Small businesses often translate to small budgets. Working with less media buying power requires a high level of creativity. Consider these creative marketing ideas to help stretch your dollar and grow your brand presence.

  • Prioritize. You can not do it all. Pick 3-5 marketing action items and focus your dollars.
  • Find out why your current customers chose you. Then direct 60% of your budget to cultivate those areas further.
  • Retention, retention, retention. Retain customers, keep them engaged with permission-based news with relevant information, create referral driven opportunities/rewards.
  • Deliver above the bar service.

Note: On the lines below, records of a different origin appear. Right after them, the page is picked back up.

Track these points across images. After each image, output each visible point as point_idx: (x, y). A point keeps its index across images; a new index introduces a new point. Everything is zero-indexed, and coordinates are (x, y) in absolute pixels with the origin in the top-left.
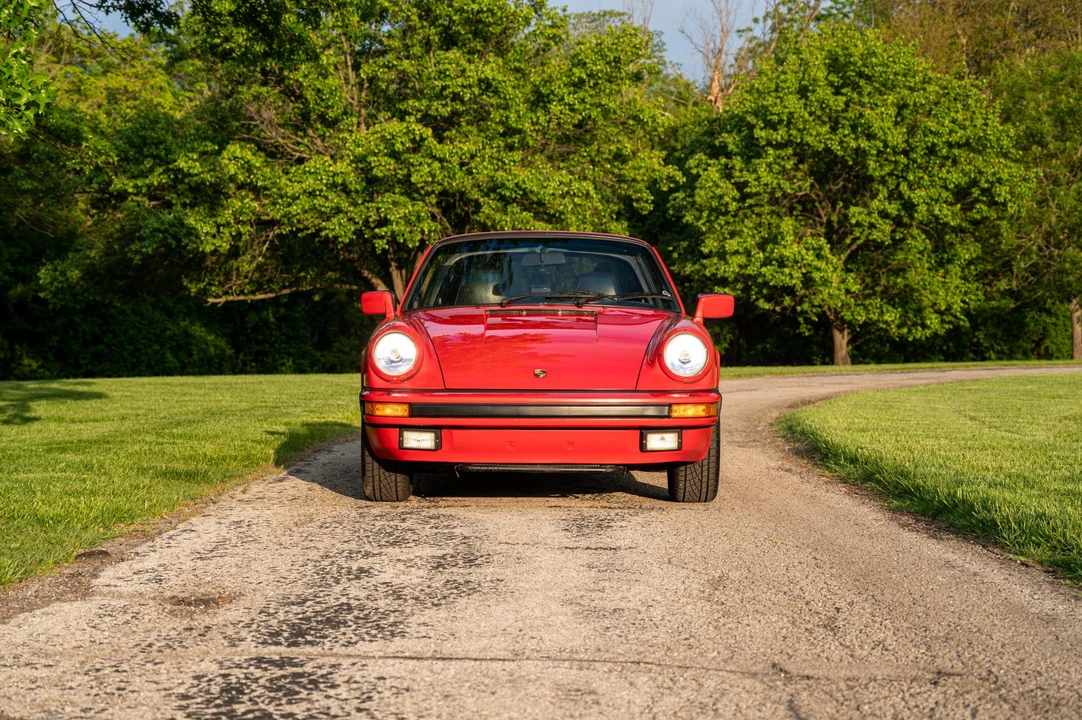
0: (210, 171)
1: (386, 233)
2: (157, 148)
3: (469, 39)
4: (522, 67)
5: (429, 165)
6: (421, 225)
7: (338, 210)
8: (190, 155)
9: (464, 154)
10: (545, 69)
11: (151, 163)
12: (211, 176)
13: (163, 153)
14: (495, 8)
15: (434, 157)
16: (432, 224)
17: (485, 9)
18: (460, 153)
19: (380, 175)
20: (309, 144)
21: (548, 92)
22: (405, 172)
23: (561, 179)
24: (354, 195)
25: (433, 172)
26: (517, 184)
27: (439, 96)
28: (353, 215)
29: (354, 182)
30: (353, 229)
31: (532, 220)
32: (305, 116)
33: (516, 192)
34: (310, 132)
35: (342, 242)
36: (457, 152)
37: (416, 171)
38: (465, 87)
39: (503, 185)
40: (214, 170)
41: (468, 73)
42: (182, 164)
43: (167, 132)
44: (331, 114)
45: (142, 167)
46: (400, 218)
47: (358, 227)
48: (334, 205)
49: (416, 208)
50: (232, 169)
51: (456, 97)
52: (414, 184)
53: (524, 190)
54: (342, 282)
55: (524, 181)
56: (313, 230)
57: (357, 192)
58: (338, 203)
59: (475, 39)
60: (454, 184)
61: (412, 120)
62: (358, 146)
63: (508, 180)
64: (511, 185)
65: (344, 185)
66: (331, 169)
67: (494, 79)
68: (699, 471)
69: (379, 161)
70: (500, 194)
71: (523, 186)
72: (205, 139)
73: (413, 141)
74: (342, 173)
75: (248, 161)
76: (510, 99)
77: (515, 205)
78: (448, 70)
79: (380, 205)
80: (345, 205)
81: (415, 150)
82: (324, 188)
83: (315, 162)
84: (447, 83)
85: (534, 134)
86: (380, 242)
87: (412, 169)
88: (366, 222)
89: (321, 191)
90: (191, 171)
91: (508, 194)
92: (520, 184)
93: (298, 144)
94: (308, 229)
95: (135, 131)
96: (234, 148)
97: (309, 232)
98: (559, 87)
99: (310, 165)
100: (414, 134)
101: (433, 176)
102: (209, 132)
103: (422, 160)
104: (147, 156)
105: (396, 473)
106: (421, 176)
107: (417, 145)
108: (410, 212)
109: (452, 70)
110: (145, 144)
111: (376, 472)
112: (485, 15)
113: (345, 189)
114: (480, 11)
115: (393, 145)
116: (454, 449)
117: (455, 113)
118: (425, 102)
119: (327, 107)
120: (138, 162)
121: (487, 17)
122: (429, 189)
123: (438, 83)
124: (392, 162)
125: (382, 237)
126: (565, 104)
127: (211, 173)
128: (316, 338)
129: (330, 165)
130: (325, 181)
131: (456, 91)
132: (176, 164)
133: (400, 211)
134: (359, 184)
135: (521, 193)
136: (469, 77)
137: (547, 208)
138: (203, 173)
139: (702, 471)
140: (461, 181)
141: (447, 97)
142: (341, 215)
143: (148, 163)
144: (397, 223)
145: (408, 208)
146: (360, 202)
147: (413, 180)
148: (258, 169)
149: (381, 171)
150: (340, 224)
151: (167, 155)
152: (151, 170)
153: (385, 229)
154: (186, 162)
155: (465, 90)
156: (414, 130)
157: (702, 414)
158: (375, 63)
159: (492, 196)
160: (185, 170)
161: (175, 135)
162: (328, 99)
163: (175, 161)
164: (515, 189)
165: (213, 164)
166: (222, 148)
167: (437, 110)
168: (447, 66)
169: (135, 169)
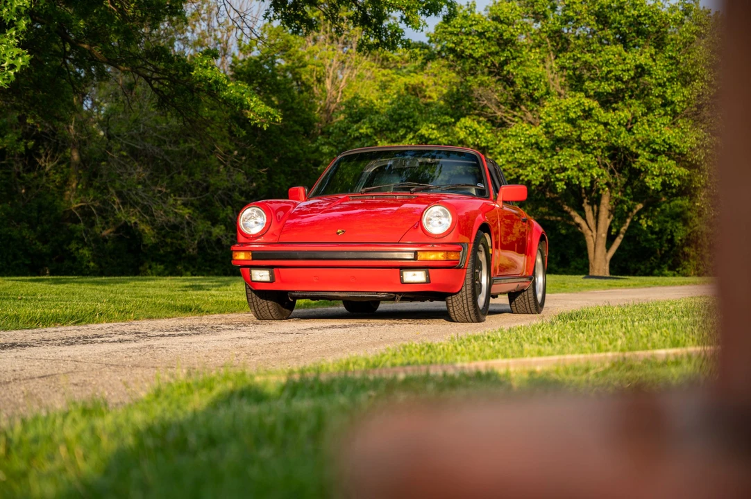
0: (444, 136)
1: (564, 177)
2: (408, 121)
3: (633, 37)
4: (674, 55)
5: (596, 128)
6: (591, 171)
7: (533, 162)
8: (430, 125)
9: (622, 119)
10: (691, 56)
11: (404, 132)
12: (446, 140)
13: (412, 125)
14: (650, 13)
15: (599, 122)
16: (599, 170)
17: (642, 14)
18: (619, 119)
19: (559, 135)
20: (522, 116)
21: (694, 73)
22: (579, 133)
23: (698, 136)
24: (545, 151)
25: (598, 132)
26: (664, 140)
27: (606, 78)
28: (543, 165)
29: (545, 142)
30: (542, 174)
31: (674, 166)
32: (517, 96)
33: (663, 146)
34: (523, 108)
35: (535, 184)
36: (617, 118)
37: (586, 132)
38: (624, 71)
39: (654, 142)
40: (448, 136)
41: (627, 61)
42: (424, 131)
43: (414, 110)
44: (537, 94)
45: (398, 134)
46: (574, 166)
47: (546, 173)
48: (529, 158)
49: (587, 159)
50: (462, 135)
51: (618, 79)
52: (584, 142)
53: (669, 144)
54: (550, 215)
55: (669, 138)
56: (514, 176)
57: (546, 148)
58: (531, 157)
59: (638, 37)
60: (619, 141)
61: (582, 96)
62: (549, 116)
63: (657, 138)
64: (658, 141)
65: (536, 143)
66: (528, 132)
67: (646, 65)
68: (460, 300)
69: (559, 125)
70: (652, 148)
71: (668, 142)
72: (447, 114)
73: (584, 111)
74: (535, 135)
75: (475, 130)
76: (659, 78)
77: (664, 155)
78: (610, 59)
79: (560, 157)
80: (536, 158)
81: (586, 118)
82: (522, 146)
83: (516, 128)
84: (611, 69)
85: (681, 104)
86: (560, 183)
87: (583, 131)
88: (551, 170)
89: (520, 148)
90: (431, 137)
91: (657, 148)
92: (666, 140)
93: (514, 116)
94: (511, 175)
95: (394, 111)
96: (466, 121)
97: (512, 177)
98: (702, 69)
99: (512, 130)
100: (584, 106)
101: (599, 135)
102: (449, 110)
103: (590, 124)
104: (401, 127)
105: (266, 300)
106: (589, 136)
107: (588, 114)
108: (581, 162)
109: (614, 59)
110: (401, 120)
111: (254, 299)
112: (643, 18)
113: (537, 146)
114: (639, 16)
115: (568, 114)
116: (283, 282)
117: (618, 91)
118: (597, 83)
119: (535, 90)
120: (396, 131)
121: (645, 20)
122: (596, 145)
123: (605, 69)
124: (569, 126)
125: (561, 180)
126: (705, 81)
127: (446, 138)
128: (559, 258)
129: (527, 130)
130: (523, 141)
131: (617, 74)
132: (420, 132)
133: (574, 161)
134: (549, 143)
135: (668, 146)
136: (627, 63)
137: (687, 158)
138: (440, 137)
139: (463, 300)
140: (625, 139)
141: (611, 79)
142: (534, 165)
143: (402, 132)
144: (572, 169)
145: (581, 158)
146: (549, 156)
147: (582, 138)
148: (482, 134)
149: (560, 133)
150: (533, 172)
151: (414, 125)
152: (404, 137)
153: (563, 174)
154: (426, 130)
155: (624, 73)
156: (584, 103)
157: (442, 258)
158: (564, 56)
159: (647, 149)
160: (427, 136)
161: (421, 112)
162: (535, 84)
163: (419, 130)
164: (663, 144)
165: (447, 131)
166: (458, 119)
167: (604, 88)
168: (611, 56)
169: (393, 136)
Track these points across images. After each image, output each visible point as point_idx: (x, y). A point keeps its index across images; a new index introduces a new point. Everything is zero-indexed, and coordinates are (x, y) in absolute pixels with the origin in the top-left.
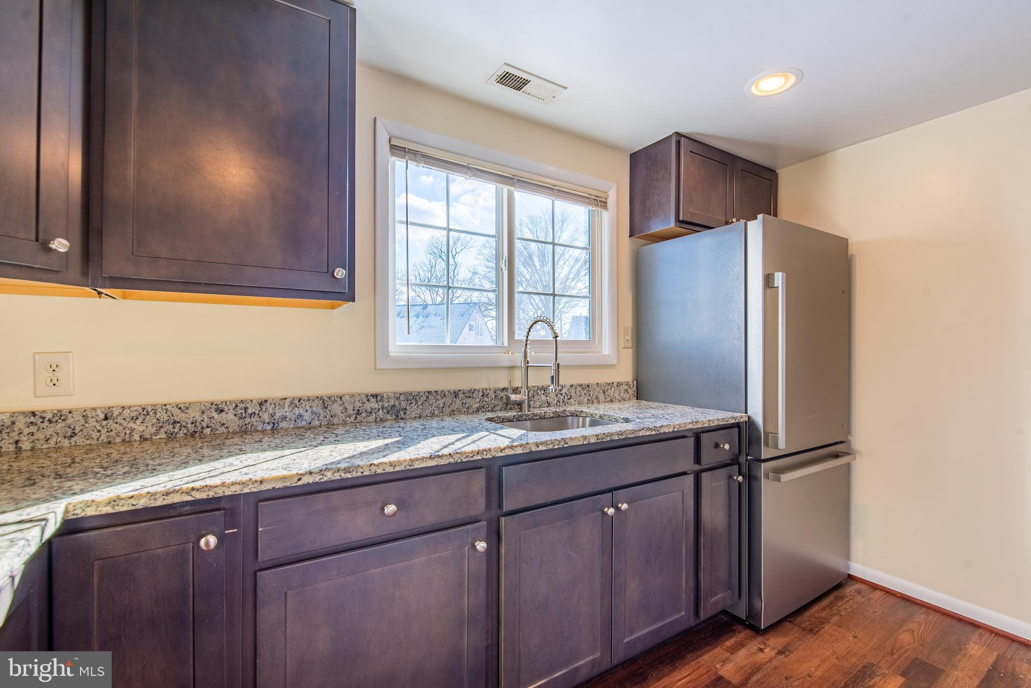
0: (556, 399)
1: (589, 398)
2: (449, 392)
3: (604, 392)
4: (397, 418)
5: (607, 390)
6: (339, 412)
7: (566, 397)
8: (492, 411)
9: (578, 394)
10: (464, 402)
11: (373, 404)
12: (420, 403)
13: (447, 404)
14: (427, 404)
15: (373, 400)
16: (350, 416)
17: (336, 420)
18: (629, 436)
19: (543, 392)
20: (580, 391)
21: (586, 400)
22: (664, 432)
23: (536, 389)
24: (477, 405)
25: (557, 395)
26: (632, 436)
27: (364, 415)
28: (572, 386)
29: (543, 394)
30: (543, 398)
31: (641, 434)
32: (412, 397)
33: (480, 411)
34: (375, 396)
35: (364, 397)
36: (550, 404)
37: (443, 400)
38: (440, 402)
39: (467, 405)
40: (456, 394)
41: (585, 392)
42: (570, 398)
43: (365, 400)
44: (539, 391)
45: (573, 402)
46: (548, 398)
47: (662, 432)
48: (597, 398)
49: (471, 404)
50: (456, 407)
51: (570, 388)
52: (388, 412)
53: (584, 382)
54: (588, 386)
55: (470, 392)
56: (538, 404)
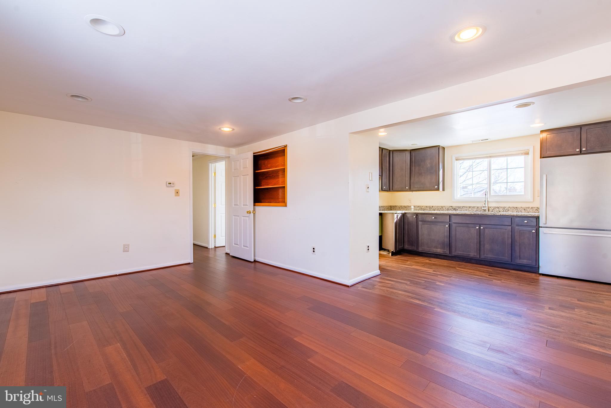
3: (524, 210)
6: (444, 209)
7: (507, 210)
9: (512, 209)
16: (446, 210)
24: (476, 210)
27: (449, 210)
28: (509, 207)
30: (498, 210)
32: (459, 207)
40: (470, 207)
43: (450, 207)
44: (496, 208)
47: (496, 214)
49: (474, 209)
52: (454, 210)
53: (515, 206)
54: (517, 207)
55: (474, 207)
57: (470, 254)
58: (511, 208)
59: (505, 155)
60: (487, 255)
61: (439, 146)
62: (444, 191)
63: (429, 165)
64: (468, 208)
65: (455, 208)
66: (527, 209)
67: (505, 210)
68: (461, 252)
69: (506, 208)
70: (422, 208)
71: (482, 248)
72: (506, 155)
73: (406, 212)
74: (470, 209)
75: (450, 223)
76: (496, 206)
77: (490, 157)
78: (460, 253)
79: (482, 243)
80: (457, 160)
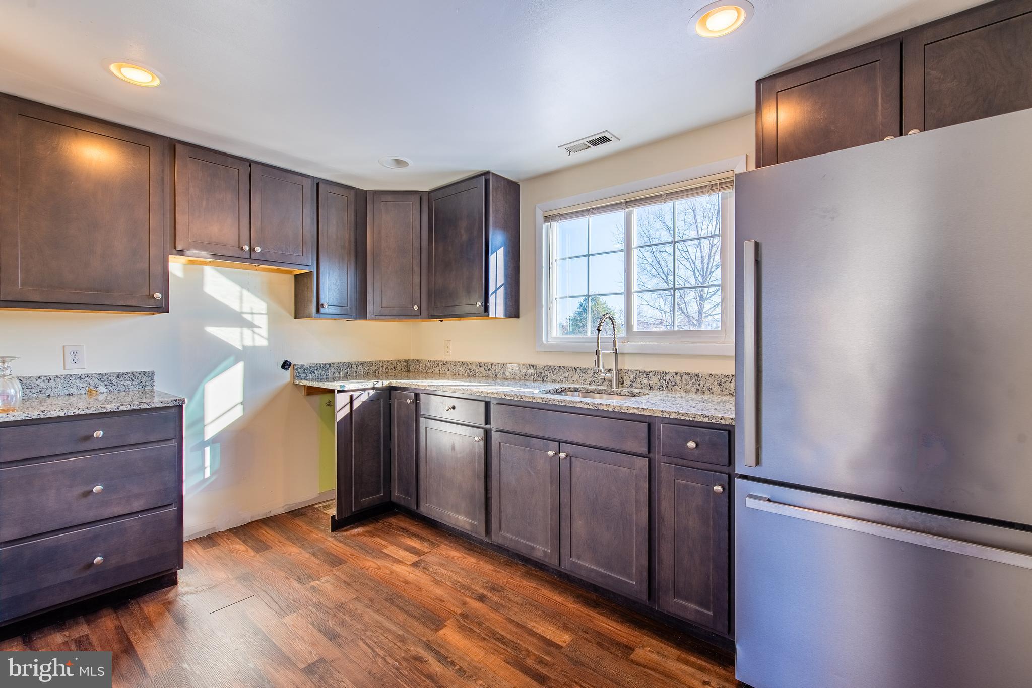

Word travels. Two kinds of people share their experiences. The first is a raving fan. The second is someone you just sorely disappointed. Work on being the first type.
  • Consider freelance/contracting out. You can concentrate your marketing efforts without co-mingling daily operational needs that can distract an internal person. Set the amount you are able to afford and create clear expectations.
  • Publish strong content consistently.
  • Invest in Facebook and Google ad campaigns. Set budget limits.
  • Implement tools to capture leads routinely. Generate a lead database. Talk to them monthly. Electronic blasts, mailings, reminders…Be careful. Keep is relevant and frequency reasonable.
  • Be a savvy social networker. Consider contests.
  • Implement retargeting and automation campaigns.
  • Know your audience. Focus groups, surveys, think tanks of volunteers.
  • Know where your customers are coming from geographically and who they are demographically. Narrow your dollars to your unique geodemographic target. Keep an eye on growth areas and choose one medium to track response in those.
  • Breathe new life into older content. Then recycle it.
  • Partner with like businesses.
  • Use low cost, high impact branding at local events. Balloons, water bottles with stickers, bags of candy with tags or labels, pinwheels with tags, flags with stickers, glow bracelets, Stickers on people. Whatever. Have fun with it. Get familiar with the Avery website and create any kind of label for anything. Tie tags on anything. Viola.
  • Guerrilla marketing. Post flyers in star bucks, library, and common places with people traffic and cork boards.

A word of caution. All of these items take time. More time is often what is needed to make limited budget ideas really soar. Be realistic. Schedule time to work on key goals. Being strategic and focused is critical. Sometimes hiring experienced help, can also help.

Like anything, what you like to do will always be easier to implement consistently over time. In a small business, the long-distance run usually wins over the sprint. Play your strengths and invest in what interests you. If you are an extrovert, then focus on attending events and using free time to build relationships that build the business. If you are a numbers guru, hone your data and avidly watch it. Pounce on the upticks and opportunities you find. If you are a writer, then write and publish. You get it. Now get to it.